**TEXTE FOURNI**:
—————

Rembobinons : au référendum du 4 novembre 2018, le oui à l’indépendance de la Nouvelle-Calédonie obtenait plus de 43 % des voix[1]. Le score peut paraître faiblard, mais les treize points d’écart face au non ne correspondaient qu’à 18 000 voix – une différence qui, en définitive, plaçait l’indépendance à seulement 9 000 voix de la majorité absolue[2]. Ce résultat a ainsi été vécu comme une quasi-victoire par les indépendantistes… et comme une vraie claque par leurs opposants, dits « loyalistes ».
Claque d’autant plus retentissante que nombre de ces derniers, mystifiés par les sondages et par leur méconnaissance de la société calédonienne (ou kanak tout du moins), estimaient que cette consultation allait définitivement balayer la revendication d’émancipation. Il n’en est clairement rien et il se trouve qu’une, voire deux autres consultations se profilent, les accords de Nouméa[3] prévoyant en effet jusqu’à trois référendums d’autodétermination. Le prochain arrive à toute allure : il se tiendra le 6 septembre 2020.

—————

**CONSIGNE A**:
Relevez dans le texte fourni toutes les valeurs chiffrées qui décrivent le résultat du référendum du 4 novembre 2018.
**CONSIGNE B**:
Modifiez le passage du texte fourni compris entre « Claque d’autant plus » et « 6 septembre 2020. », bornes incluses, en y remplaçant « sondages » par « enquêtes d'opinion ».
Le matériel qui suit provient d'une autre source.

—————

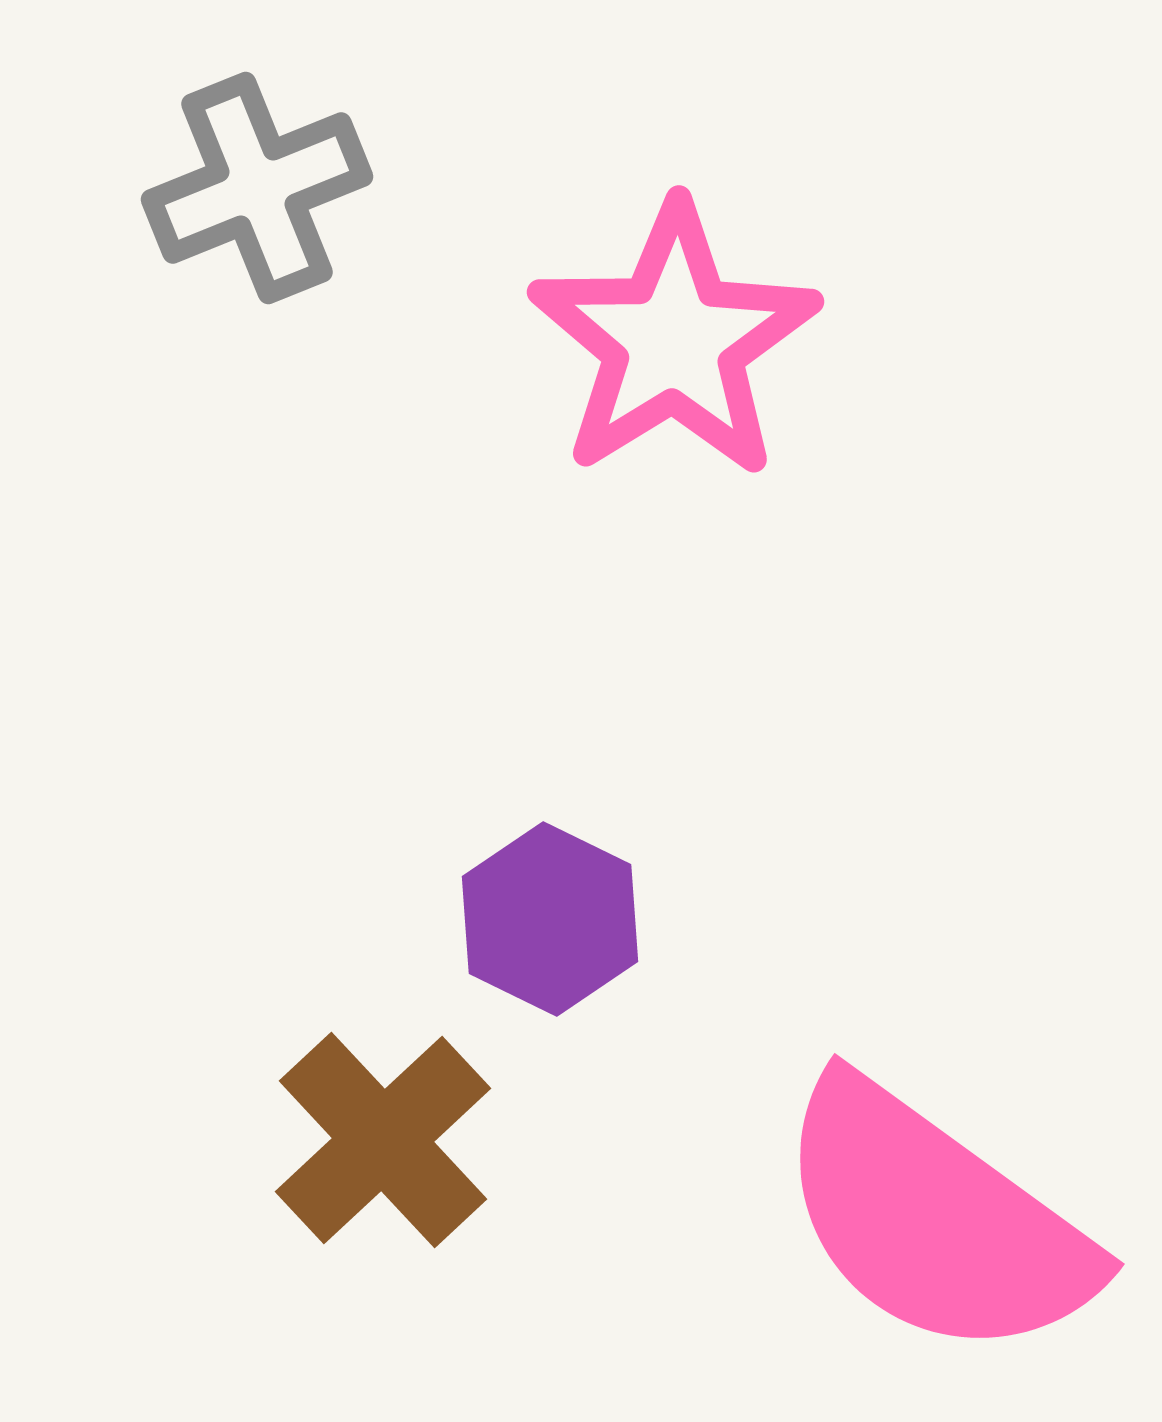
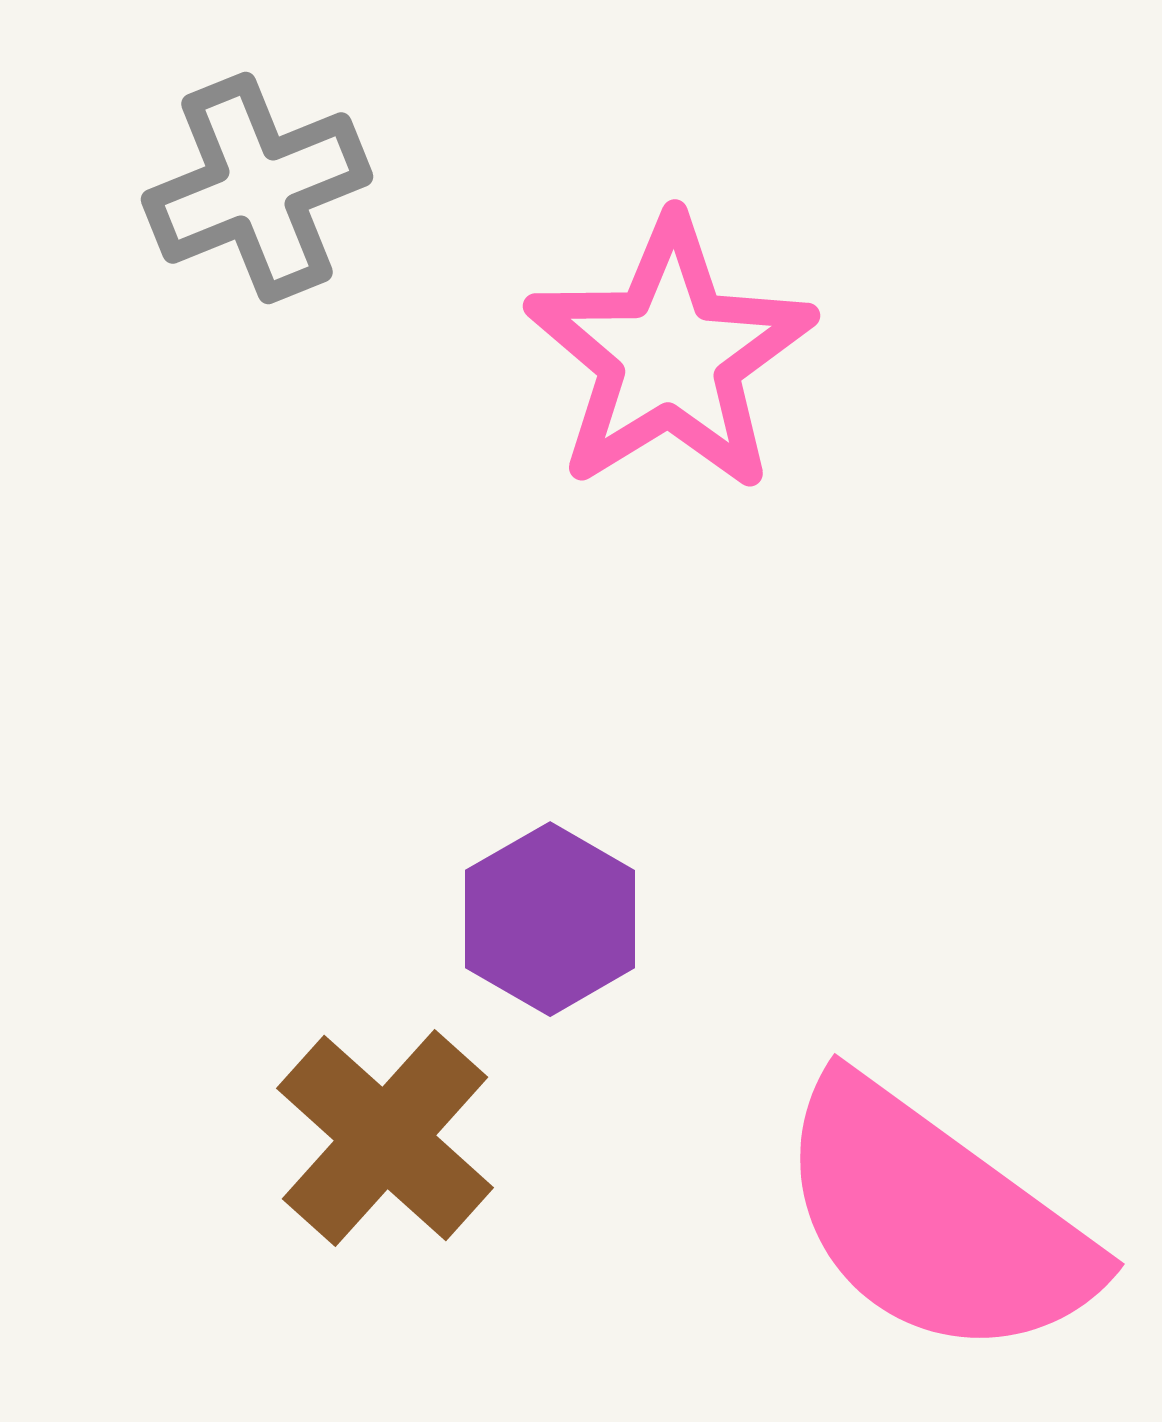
pink star: moved 4 px left, 14 px down
purple hexagon: rotated 4 degrees clockwise
brown cross: moved 2 px right, 2 px up; rotated 5 degrees counterclockwise
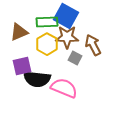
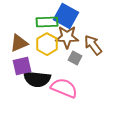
brown triangle: moved 11 px down
brown arrow: rotated 10 degrees counterclockwise
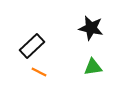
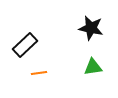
black rectangle: moved 7 px left, 1 px up
orange line: moved 1 px down; rotated 35 degrees counterclockwise
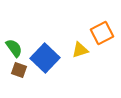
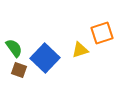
orange square: rotated 10 degrees clockwise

—————

**RÉSULTAT FINAL A**:
- plus de 43 % des voix pour le oui
- treize points d'écart face au non
- 18 000 voix d'écart
- 9 000 voix de la majorité absolue

**RÉSULTAT FINAL B**:
Claque d’autant plus retentissante que nombre de ces derniers, mystifiés par les enquêtes d'opinion et par leur méconnaissance de la société calédonienne (ou kanak tout du moins), estimaient que cette consultation allait définitivement balayer la revendication d’émancipation. Il n’en est clairement rien et il se trouve qu’une, voire deux autres consultations se profilent, les accords de Nouméa[3] prévoyant en effet jusqu’à trois référendums d’autodétermination. Le prochain arrive à toute allure : il se tiendra le 6 septembre 2020.